***** Data shown *****

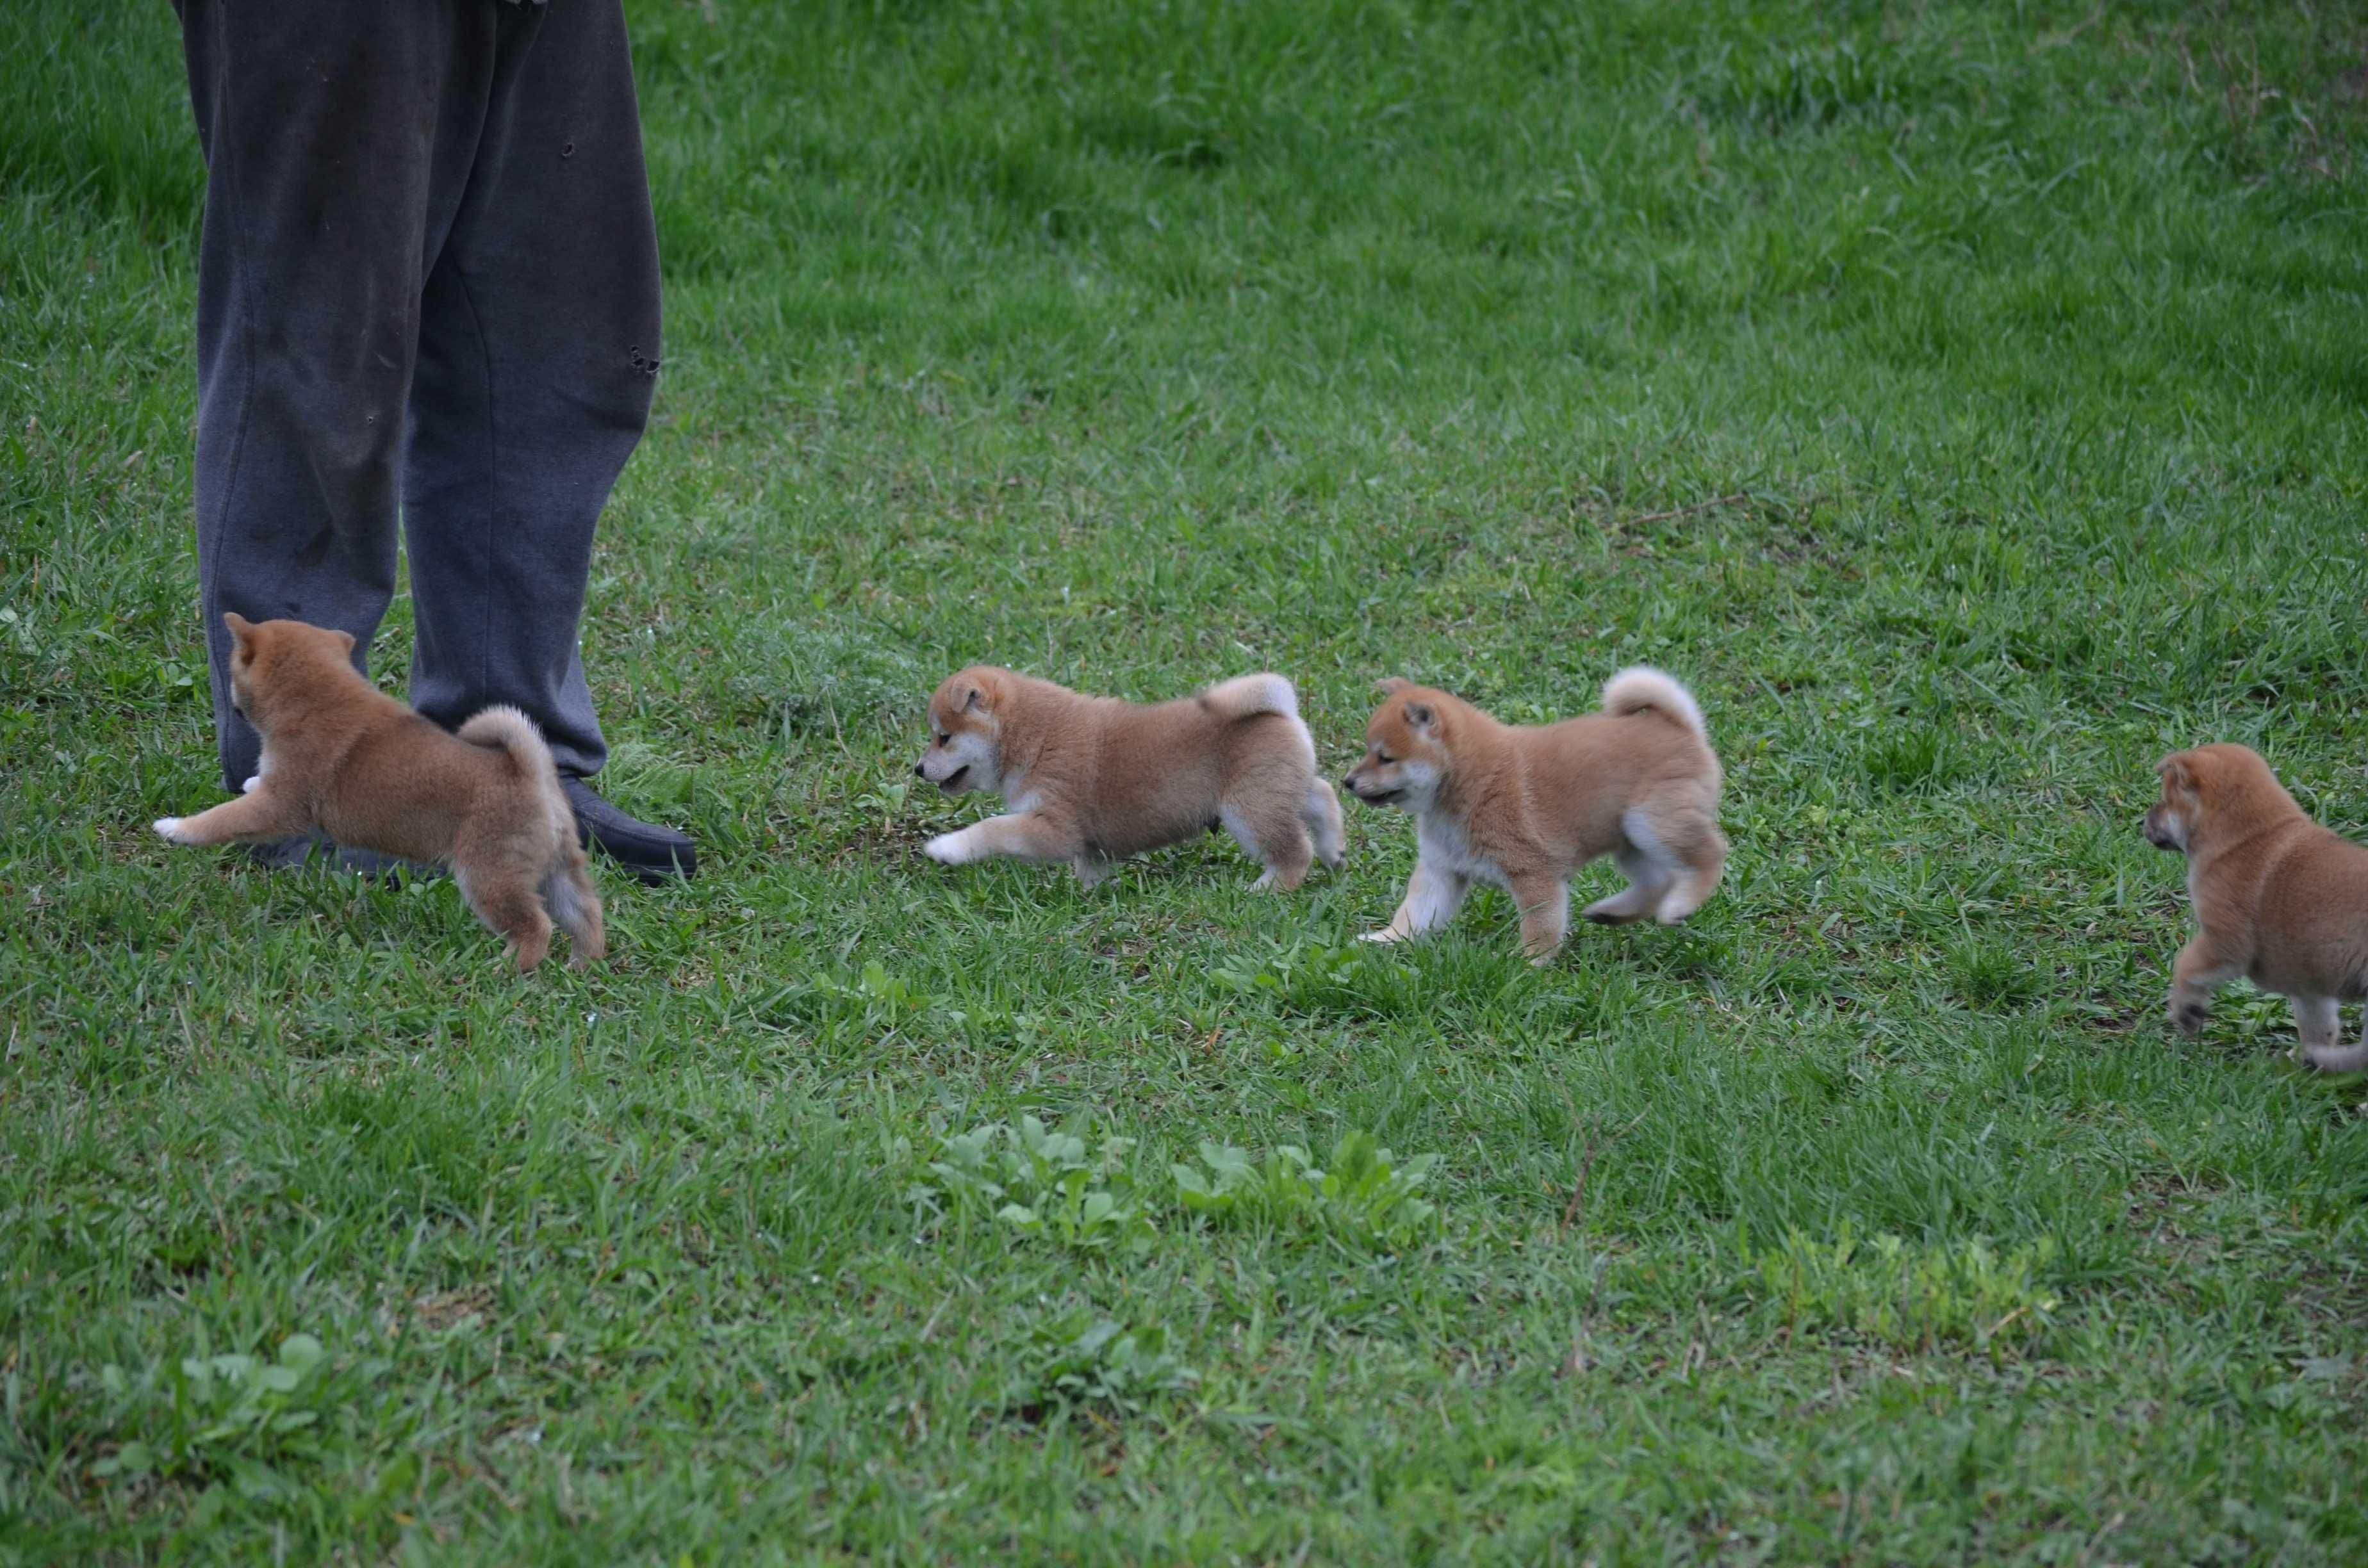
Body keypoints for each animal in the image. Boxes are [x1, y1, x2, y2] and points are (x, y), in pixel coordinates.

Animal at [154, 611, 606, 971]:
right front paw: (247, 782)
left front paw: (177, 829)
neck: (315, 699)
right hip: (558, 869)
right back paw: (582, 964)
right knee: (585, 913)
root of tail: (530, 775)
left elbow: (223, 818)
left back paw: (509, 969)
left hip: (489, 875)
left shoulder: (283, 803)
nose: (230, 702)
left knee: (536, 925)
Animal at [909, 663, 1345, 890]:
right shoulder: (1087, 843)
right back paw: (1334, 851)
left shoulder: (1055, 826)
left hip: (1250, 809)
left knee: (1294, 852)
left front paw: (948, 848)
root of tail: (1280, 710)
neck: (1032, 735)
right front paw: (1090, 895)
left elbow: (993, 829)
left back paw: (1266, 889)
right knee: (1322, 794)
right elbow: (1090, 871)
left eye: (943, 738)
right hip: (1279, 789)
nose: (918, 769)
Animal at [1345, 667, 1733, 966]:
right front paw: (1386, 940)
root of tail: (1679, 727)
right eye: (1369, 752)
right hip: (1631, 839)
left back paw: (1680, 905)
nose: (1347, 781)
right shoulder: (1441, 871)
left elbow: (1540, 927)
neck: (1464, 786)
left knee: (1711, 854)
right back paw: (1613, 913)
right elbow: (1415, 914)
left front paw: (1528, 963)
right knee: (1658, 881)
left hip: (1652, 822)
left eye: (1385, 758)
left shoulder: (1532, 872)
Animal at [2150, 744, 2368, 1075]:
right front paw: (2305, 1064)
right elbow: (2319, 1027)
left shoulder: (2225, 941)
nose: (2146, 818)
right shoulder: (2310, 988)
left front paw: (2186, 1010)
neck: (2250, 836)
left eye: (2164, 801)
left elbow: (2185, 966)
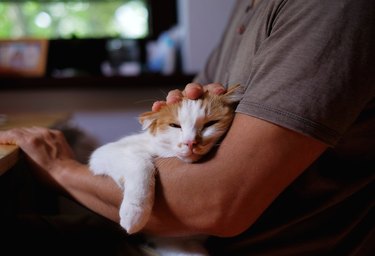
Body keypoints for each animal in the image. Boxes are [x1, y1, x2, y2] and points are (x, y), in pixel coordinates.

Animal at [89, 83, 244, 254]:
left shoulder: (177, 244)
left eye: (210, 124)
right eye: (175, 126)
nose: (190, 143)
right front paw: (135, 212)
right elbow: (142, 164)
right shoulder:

*****

In the copy, include each entry exactly as written and none of the pictures.

Body keypoints for each animal in the image. Boxes are [x1, y1, x2, y2] and points are (x, y), in pixel coordinates.

Animal at [154, 611, 606, 971]:
right front paw: (247, 782)
left front paw: (177, 829)
neck: (315, 699)
right hip: (558, 869)
right back paw: (582, 964)
right knee: (585, 913)
root of tail: (530, 775)
left elbow: (223, 818)
left back paw: (509, 969)
left hip: (489, 875)
left shoulder: (283, 803)
nose: (230, 702)
left knee: (536, 925)
Animal at [909, 663, 1345, 890]:
right shoulder: (1087, 843)
right back paw: (1334, 851)
left shoulder: (1055, 826)
left hip: (1250, 809)
left knee: (1294, 852)
left front paw: (948, 848)
root of tail: (1280, 710)
neck: (1032, 735)
right front paw: (1090, 895)
left elbow: (993, 829)
left back paw: (1266, 889)
right knee: (1322, 794)
right elbow: (1090, 871)
left eye: (943, 738)
right hip: (1279, 789)
nose: (918, 769)
Animal at [1345, 667, 1733, 966]:
right front paw: (1386, 940)
root of tail: (1679, 727)
right eye: (1369, 752)
right hip: (1631, 839)
left back paw: (1680, 905)
nose: (1347, 781)
right shoulder: (1441, 871)
left elbow: (1540, 927)
neck: (1464, 786)
left knee: (1711, 854)
right back paw: (1613, 913)
right elbow: (1415, 914)
left front paw: (1528, 963)
right knee: (1658, 881)
left hip: (1652, 822)
left eye: (1385, 758)
left shoulder: (1532, 872)
Animal at [2150, 744, 2368, 1075]:
right front paw: (2305, 1064)
right elbow: (2319, 1027)
left shoulder: (2225, 941)
nose: (2146, 818)
right shoulder: (2310, 988)
left front paw: (2186, 1010)
neck: (2250, 836)
left eye: (2164, 801)
left elbow: (2185, 966)
Body keypoints for each animal in the image. Boxes are [x1, y1, x2, y2] and points are (x, y), in pixel coordinates.

Animal at [89, 83, 244, 254]:
left shoulder: (177, 244)
left eye: (210, 124)
right eye: (175, 126)
nose: (190, 143)
right front paw: (135, 212)
right elbow: (142, 164)
right shoulder:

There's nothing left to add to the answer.